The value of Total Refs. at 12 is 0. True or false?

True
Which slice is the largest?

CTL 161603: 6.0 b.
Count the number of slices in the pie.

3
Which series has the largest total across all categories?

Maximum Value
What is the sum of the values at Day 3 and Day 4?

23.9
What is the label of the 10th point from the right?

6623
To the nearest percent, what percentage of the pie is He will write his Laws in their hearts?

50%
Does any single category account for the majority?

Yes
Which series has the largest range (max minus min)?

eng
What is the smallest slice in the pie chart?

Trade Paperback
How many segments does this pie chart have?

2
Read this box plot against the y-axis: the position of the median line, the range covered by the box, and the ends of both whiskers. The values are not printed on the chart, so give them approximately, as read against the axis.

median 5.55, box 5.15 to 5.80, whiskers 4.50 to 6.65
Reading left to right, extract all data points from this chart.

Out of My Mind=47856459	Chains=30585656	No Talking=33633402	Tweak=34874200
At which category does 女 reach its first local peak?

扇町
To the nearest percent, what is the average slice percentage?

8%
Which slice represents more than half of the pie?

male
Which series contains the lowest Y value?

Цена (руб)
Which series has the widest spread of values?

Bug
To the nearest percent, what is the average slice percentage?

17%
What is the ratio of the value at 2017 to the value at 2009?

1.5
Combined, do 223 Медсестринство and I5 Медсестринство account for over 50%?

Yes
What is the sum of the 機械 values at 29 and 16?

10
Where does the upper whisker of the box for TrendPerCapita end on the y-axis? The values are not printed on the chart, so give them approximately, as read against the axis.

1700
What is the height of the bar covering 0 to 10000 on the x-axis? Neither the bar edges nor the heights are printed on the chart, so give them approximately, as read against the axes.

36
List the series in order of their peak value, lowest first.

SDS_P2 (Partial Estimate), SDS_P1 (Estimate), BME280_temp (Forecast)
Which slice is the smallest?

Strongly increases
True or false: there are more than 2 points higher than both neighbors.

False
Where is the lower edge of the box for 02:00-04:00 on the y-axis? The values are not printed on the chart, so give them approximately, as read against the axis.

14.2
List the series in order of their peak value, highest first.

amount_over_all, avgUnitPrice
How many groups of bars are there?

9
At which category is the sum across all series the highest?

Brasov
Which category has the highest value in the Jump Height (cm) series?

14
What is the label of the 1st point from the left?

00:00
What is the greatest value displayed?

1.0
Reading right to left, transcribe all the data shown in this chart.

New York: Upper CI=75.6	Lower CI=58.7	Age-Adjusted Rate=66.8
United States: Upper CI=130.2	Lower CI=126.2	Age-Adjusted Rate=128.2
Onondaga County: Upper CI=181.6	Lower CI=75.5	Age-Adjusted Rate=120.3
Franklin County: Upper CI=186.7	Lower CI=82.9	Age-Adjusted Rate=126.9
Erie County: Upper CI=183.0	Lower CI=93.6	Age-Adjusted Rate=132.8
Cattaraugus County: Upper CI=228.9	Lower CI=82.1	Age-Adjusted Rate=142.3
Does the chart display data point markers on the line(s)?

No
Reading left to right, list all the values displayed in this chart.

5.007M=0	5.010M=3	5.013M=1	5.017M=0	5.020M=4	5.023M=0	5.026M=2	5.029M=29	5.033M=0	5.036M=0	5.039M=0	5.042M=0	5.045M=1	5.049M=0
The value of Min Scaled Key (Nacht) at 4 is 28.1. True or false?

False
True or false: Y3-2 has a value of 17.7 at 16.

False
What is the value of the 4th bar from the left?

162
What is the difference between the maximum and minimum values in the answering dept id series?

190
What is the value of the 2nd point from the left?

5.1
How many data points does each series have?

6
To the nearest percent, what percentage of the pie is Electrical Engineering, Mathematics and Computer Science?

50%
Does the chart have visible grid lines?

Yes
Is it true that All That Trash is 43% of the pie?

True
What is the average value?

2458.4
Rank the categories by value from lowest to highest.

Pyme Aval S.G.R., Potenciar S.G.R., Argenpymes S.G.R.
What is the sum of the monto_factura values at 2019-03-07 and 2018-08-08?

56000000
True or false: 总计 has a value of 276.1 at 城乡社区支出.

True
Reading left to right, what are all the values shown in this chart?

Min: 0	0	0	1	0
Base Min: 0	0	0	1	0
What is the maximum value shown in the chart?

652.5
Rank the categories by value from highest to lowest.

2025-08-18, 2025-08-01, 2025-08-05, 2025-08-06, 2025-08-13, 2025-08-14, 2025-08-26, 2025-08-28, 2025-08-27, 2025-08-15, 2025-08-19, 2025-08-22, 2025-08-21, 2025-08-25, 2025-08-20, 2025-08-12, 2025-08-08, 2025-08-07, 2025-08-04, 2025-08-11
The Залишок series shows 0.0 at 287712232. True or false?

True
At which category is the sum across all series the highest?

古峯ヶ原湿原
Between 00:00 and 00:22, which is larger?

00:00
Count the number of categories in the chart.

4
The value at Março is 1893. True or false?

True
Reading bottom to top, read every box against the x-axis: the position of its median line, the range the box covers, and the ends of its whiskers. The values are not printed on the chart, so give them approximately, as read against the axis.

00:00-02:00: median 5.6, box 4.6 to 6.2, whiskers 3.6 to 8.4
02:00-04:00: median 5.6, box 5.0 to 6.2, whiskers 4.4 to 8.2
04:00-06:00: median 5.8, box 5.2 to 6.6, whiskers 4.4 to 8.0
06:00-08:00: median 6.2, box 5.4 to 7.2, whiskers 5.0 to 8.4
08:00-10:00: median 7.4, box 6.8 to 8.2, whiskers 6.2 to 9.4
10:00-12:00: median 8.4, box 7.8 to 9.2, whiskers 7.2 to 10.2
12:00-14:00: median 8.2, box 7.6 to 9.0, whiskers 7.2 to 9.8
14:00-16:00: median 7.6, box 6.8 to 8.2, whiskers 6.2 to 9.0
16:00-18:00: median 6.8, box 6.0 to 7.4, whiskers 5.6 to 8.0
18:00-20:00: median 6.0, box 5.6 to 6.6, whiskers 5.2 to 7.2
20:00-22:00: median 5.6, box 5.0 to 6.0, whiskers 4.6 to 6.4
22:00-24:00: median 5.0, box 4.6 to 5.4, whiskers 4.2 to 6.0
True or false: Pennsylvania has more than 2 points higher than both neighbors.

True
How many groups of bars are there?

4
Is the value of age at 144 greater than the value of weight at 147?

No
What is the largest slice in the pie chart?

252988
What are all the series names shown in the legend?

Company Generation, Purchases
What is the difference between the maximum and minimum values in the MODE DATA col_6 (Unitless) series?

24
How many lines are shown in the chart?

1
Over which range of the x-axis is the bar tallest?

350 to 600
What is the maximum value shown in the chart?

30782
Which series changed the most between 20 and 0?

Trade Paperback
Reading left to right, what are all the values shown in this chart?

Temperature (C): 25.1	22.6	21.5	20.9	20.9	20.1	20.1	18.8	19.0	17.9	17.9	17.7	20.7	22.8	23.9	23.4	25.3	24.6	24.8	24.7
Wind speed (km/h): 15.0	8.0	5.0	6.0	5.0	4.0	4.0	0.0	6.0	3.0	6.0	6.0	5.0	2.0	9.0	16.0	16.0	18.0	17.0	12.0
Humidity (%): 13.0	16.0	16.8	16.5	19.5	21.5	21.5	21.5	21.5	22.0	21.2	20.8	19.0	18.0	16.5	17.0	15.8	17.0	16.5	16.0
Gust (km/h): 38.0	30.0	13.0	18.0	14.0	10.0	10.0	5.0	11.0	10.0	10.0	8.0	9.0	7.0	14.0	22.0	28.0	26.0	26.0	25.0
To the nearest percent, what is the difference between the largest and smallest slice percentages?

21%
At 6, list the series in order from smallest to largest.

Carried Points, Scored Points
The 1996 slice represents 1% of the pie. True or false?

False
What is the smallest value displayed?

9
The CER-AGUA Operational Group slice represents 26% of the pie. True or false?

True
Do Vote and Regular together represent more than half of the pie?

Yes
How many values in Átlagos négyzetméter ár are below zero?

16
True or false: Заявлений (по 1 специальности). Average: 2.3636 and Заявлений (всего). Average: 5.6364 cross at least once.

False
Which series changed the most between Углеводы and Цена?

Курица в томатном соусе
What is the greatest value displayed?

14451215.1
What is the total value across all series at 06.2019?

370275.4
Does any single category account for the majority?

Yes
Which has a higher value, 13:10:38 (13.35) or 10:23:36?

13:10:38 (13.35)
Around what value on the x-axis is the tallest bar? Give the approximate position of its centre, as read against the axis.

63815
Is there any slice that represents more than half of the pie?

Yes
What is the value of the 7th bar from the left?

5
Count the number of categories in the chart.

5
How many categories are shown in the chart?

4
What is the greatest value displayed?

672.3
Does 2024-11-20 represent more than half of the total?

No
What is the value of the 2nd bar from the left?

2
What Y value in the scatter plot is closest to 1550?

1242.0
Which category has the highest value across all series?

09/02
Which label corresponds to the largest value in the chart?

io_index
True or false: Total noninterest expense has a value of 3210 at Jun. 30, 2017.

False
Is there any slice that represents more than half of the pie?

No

▬▬▬▬▬▬

WHAT IS EXPECTED
Show every line of the listing above that contains the word "minimum".

COMPLETED TASK
What is the difference between the maximum and minimum values in the answering dept id series?
What is the difference between the maximum and minimum values in the MODE DATA col_6 (Unitless) series?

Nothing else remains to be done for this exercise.